> [TASK REQUIREMENTS]:
Print everything from the start of the items down through the line containing "[v(-69.86, -4.03) *", and leave the pictures out of your copy.

> [THE INPUT]:

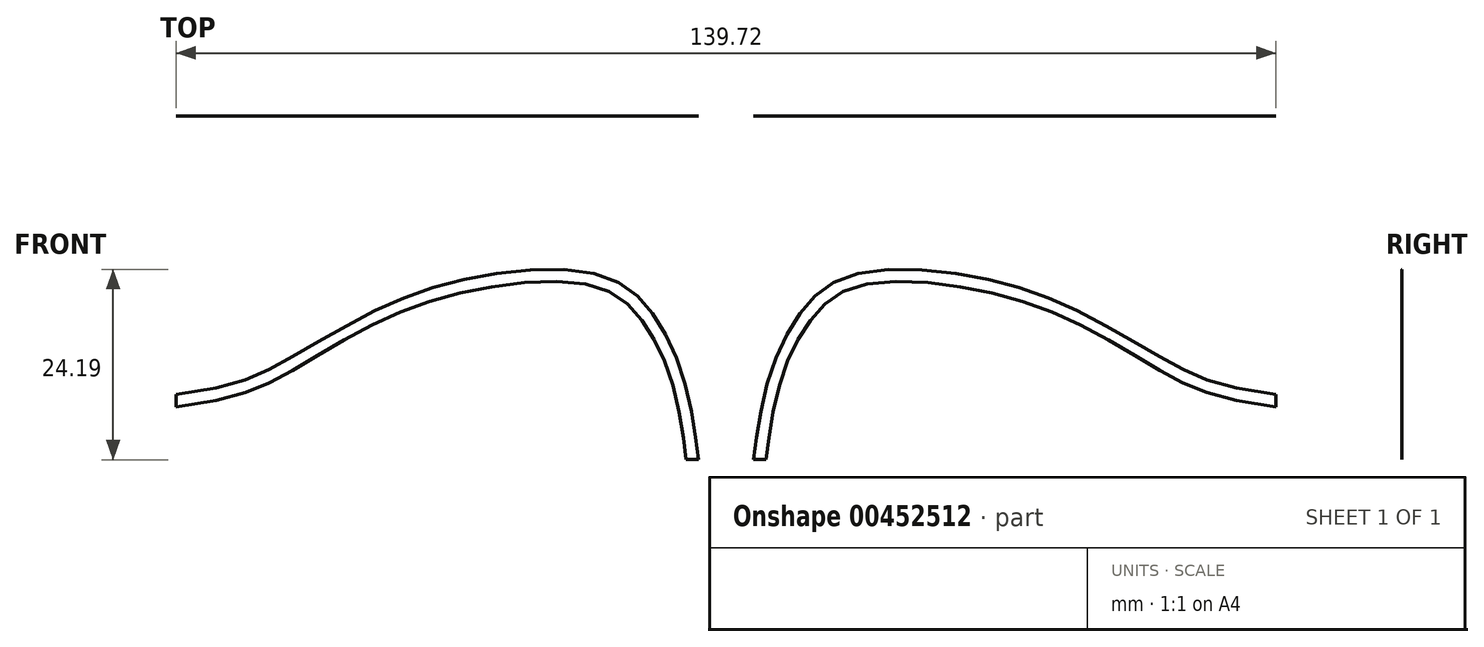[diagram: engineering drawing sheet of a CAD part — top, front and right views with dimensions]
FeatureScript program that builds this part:
annotation { "Feature Type Name" : "Feature", "Feature Type Description" : "" }
export const myFeature = defineFeature(function(context is Context, id is Id, definition is map)
    precondition{}
    {
        {
            var Q0;
            Q0=qCreatedBy(makeId("Front.planeOp"),FACE);
            var sketch = newSketch(context, id + "F0", { "sketchPlane" : qUnion([Q0])});
            skFitSpline(sketch, "E0", {"points": [v(-69.86, -4.03) * mm, v(-56.44, 0) * mm, v(-44.13, 6.83) * mm, v(-30.26, 11.18) * mm, v(-15.38, 10.96) * mm, v(-9.2, 6) * mm, v(-5.15, -2.92) * mm, v(-3.48, -12.32) * mm], "startDerivative": vector(137.1, 17.64) * mm, "endDerivative": vector(7.5, -55.33) * mm});
            skFitSpline(sketch, "E1", {"points": [v(-5.07, -12.32) * mm, v(-6.74, -2.92) * mm, v(-10.45, 5.03) * mm, v(-16.1, 9.54) * mm, v(-29.89, 9.63) * mm, v(-44.13, 5.24) * mm, v(-56.13, -1.56) * mm, v(-69.86, -5.62) * mm], "startDerivative": vector(-7.34, 52.58) * mm, "endDerivative": vector(-135.8, -17.17) * mm});
            skLineSegment(sketch, "E2", {"start": v(-69.86, -4.03) * mm, "end": v(-69.86, -5.62) * mm});
            skLineSegment(sketch, "E3", {"start": v(-5.07, -12.32) * mm, "end": v(-3.48, -12.32) * mm});
            skLineSegment(sketch, "E4.MirrorCS", {"start": v(69.86, -4.03) * mm, "end": v(69.86, -5.62) * mm});
            skLineSegment(sketch, "E5.MirrorCS", {"start": v(5.07, -12.32) * mm, "end": v(3.48, -12.32) * mm});
            skFitSpline(sketch, "E6.MirrorCS", {"points": [v(5.07, -12.32) * mm, v(6.74, -2.92) * mm, v(10.45, 5.03) * mm, v(16.1, 9.54) * mm, v(29.89, 9.63) * mm, v(44.13, 5.24) * mm, v(56.13, -1.56) * mm, v(69.86, -5.62) * mm], "startDerivative": vector(7.34, 52.58) * mm, "endDerivative": vector(135.8, -17.17) * mm});
            skFitSpline(sketch, "E7.MirrorCS", {"points": [v(69.86, -4.03) * mm, v(56.44, 0) * mm, v(44.13, 6.83) * mm, v(30.26, 11.18) * mm, v(15.38, 10.96) * mm, v(9.2, 6) * mm, v(5.15, -2.92) * mm, v(3.48, -12.32) * mm], "startDerivative": vector(-137.1, 17.64) * mm, "endDerivative": vector(-7.5, -55.33) * mm});
            skSolve(sketch);
        }
        {
            var Q0;
            Q0 = qSketchRegion(id + "F0", true);
            extrude(context, id + "F1", {"entities" : qUnion([Q0]), "depth" : 1 / 406.4 * mm, "offsetDistance" : 25.4 * mm});
        }
    });
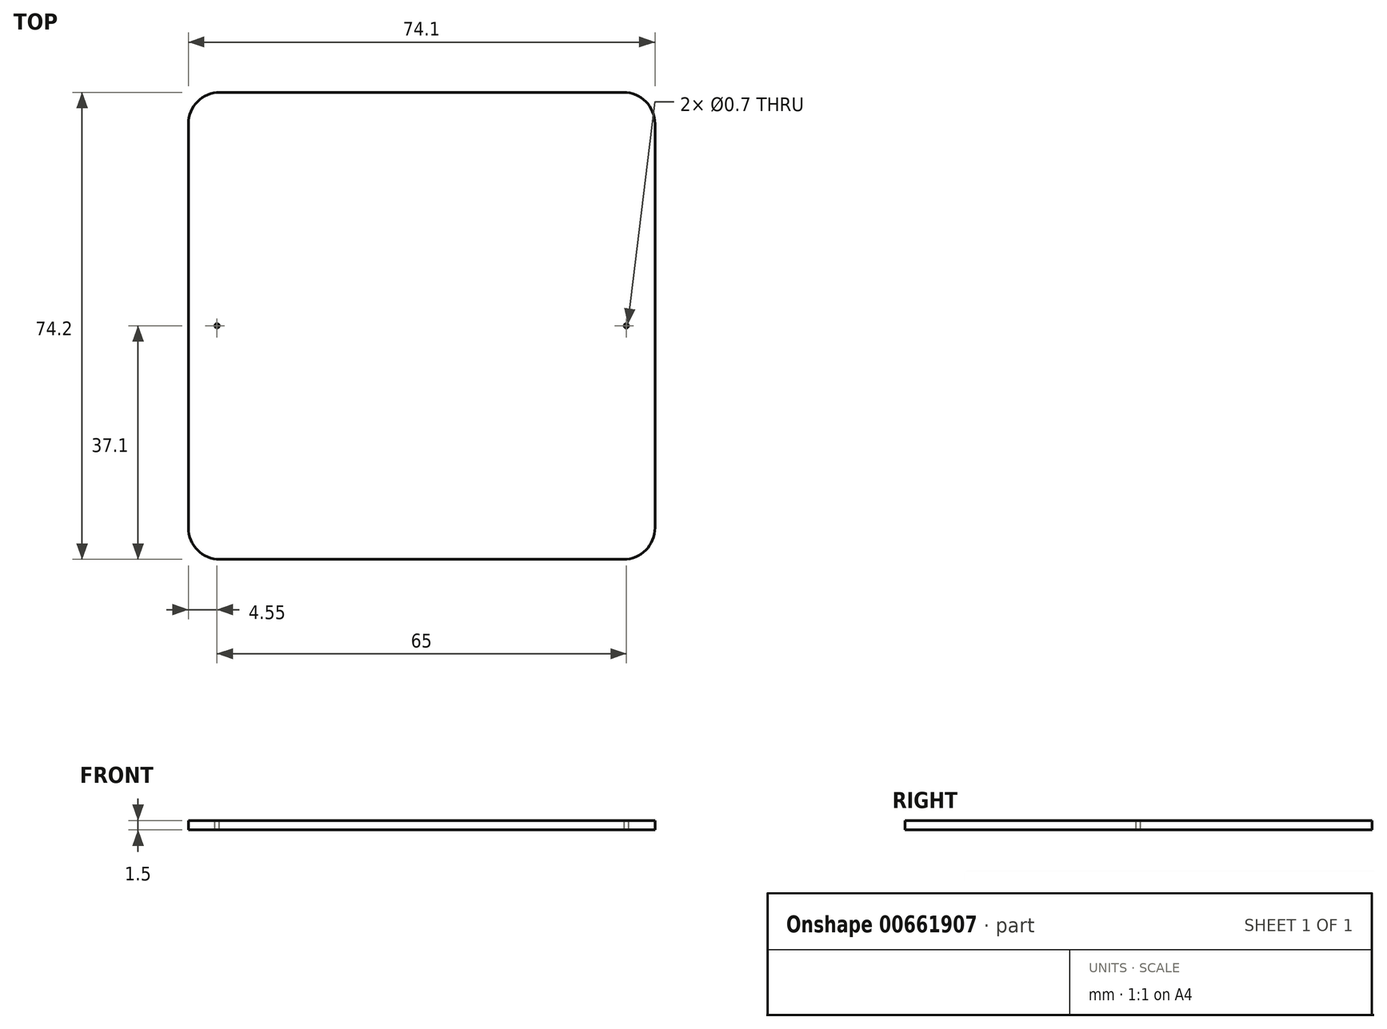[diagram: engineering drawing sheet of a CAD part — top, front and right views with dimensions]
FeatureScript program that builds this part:
annotation { "Feature Type Name" : "Feature", "Feature Type Description" : "" }
export const myFeature = defineFeature(function(context is Context, id is Id, definition is map)
    precondition{}
    {
        {
            var Q0;
            Q0=qCreatedBy(makeId("Top.planeOp"),FACE);
            var sketch = newSketch(context, id + "F0", { "sketchPlane" : qUnion([Q0])});
            skLineSegment(sketch, "E0.bottom", {"start": v(0, 0) * mm, "end": v(74.1, 0) * mm});
            skLineSegment(sketch, "E0.top", {"start": v(0, 74.2) * mm, "end": v(74.1, 74.2) * mm});
            skLineSegment(sketch, "E0.left", {"start": v(0, 0) * mm, "end": v(0, 74.2) * mm});
            skLineSegment(sketch, "E0.right", {"start": v(74.1, 0) * mm, "end": v(74.1, 74.2) * mm});
            skCircle(sketch, "E1", {"center": v(4.55, 37.1) * mm, "radius": 2.62 * mm});
            skPoint(sketch, "E1.centerSnap0", {"position": v(0, 37.1) * mm});
            skCircle(sketch, "E2", {"center": v(69.55, 37.1) * mm, "radius": 2.62 * mm});
            skPoint(sketch, "E2.centerSnap0", {"position": v(74.1, 37.1) * mm});
            skSolve(sketch);
        }
        {
            var Q0;
            Q0=makeQuery(id+"F0.imprint","IMPRINT",FACE,{"disambiguationData":[TD([[makeQuery(id+"F0.imprint","IMPRINT",EDGE,{"derivedFrom":sQuery(id+"F0.wireOp",EDGE,"E0.bottom")}),1.0]])]});
            var Q1;
            Q1=makeQuery(id+"F0.imprint","IMPRINT",FACE,{"disambiguationData":[TD([[makeQuery(id+"F0.imprint","IMPRINT",EDGE,{"derivedFrom":sQuery(id+"F0.wireOp",EDGE,"E1")}),1.0]])]});
            var Q2;
            Q2=makeQuery(id+"F0.imprint","IMPRINT",FACE,{"disambiguationData":[TD([[makeQuery(id+"F0.imprint","IMPRINT",EDGE,{"derivedFrom":sQuery(id+"F0.wireOp",EDGE,"E2")}),1.0]])]});
            extrude(context, id + "F1", {"entities" : qUnion([Q0, Q1, Q2]), "depth" : 1.5 * mm, "offsetDistance" : 25 * mm});
        }
        {
            var Q0;
            Q0=makeQuery(id+"F1.opExtrude","CAP_FACE",FACE,{"disambiguationData":[OSD([sQuery(id+"F0.wireOp",EDGE,"E0.bottom"),sQuery(id+"F0.wireOp",EDGE,"E0.top"),sQuery(id+"F0.wireOp",EDGE,"E0.left"),sQuery(id+"F0.wireOp",EDGE,"E0.right")])],"isStart":false});
            var sketch = newSketch(context, id + "F2", { "sketchPlane" : qUnion([Q0])});
            skCircle(sketch, "E3", {"center": v(4.55, 37.1) * mm, "radius": 0.35 * mm});
            skCircle(sketch, "E4", {"center": v(69.55, 37.1) * mm, "radius": 0.35 * mm});
            skSolve(sketch);
        }
        {
            var Q0;
            Q0=makeQuery(id+"F2.imprint","IMPRINT",FACE,{"disambiguationData":[TD([[makeQuery(id+"F2.imprint","IMPRINT",EDGE,{"derivedFrom":sQuery(id+"F2.wireOp",EDGE,"E3")}),1.0]])]});
            var Q1;
            Q1=makeQuery(id+"F2.imprint","IMPRINT",FACE,{"disambiguationData":[TD([[makeQuery(id+"F2.imprint","IMPRINT",EDGE,{"derivedFrom":sQuery(id+"F2.wireOp",EDGE,"E4")}),1.0]])]});
            extrude(context, id + "F3", {"entities" : qUnion([Q0, Q1]), "operationType" : NewBodyOperationType.REMOVE, "endBound" : BoundingType.THROUGH_ALL, "oppositeDirection" : true, "depth" : 25 * mm, "offsetDistance" : 25 * mm});
        }
        {
            var Q0;
            Q0=makeQuery(id+"F1.opExtrude","SWEPT_EDGE",EDGE,{"disambiguationData":[OSD([sQuery(id+"F0.wireOp",EDGE,"E0.top"),sQuery(id+"F0.wireOp",EDGE,"E0.right")])]});
            var Q1;
            Q1=makeQuery(id+"F1.opExtrude","SWEPT_EDGE",EDGE,{"disambiguationData":[OSD([sQuery(id+"F0.wireOp",EDGE,"E0.top"),sQuery(id+"F0.wireOp",EDGE,"E0.left")])]});
            var Q2;
            Q2=makeQuery(id+"F1.opExtrude","SWEPT_EDGE",EDGE,{"disambiguationData":[OSD([sQuery(id+"F0.wireOp",EDGE,"E0.bottom"),sQuery(id+"F0.wireOp",EDGE,"E0.left")])]});
            var Q3;
            Q3=makeQuery(id+"F1.opExtrude","SWEPT_EDGE",EDGE,{"disambiguationData":[OSD([sQuery(id+"F0.wireOp",EDGE,"E0.bottom"),sQuery(id+"F0.wireOp",EDGE,"E0.right")])]});
            fillet(context, id + "F4", {"entities" : qUnion([Q0, Q1, Q2, Q3]), "radius" : 5 * mm, "tangentPropagation" : true, "allowEdgeOverflow" : false});
        }
    });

> [TASK OUTPUT]:
[diagram: engineering drawing sheet of a CAD part — top, front and right views with dimensions]
FeatureScript program that builds this part:
annotation { "Feature Type Name" : "Feature", "Feature Type Description" : "" }
export const myFeature = defineFeature(function(context is Context, id is Id, definition is map)
    precondition{}
    {
        {
            var Q0;
            Q0=qCreatedBy(makeId("Front.planeOp"),FACE);
            var sketch = newSketch(context, id + "F0", { "sketchPlane" : qUnion([Q0])});
            skFitSpline(sketch, "E0", {"points": [v(-69.86, -4.03) * mm, v(-56.44, 0) * mm, v(-44.13, 6.83) * mm, v(-30.26, 11.18) * mm, v(-15.38, 10.96) * mm, v(-9.2, 6) * mm, v(-5.15, -2.92) * mm, v(-3.48, -12.32) * mm], "startDerivative": vector(137.1, 17.64) * mm, "endDerivative": vector(7.5, -55.33) * mm});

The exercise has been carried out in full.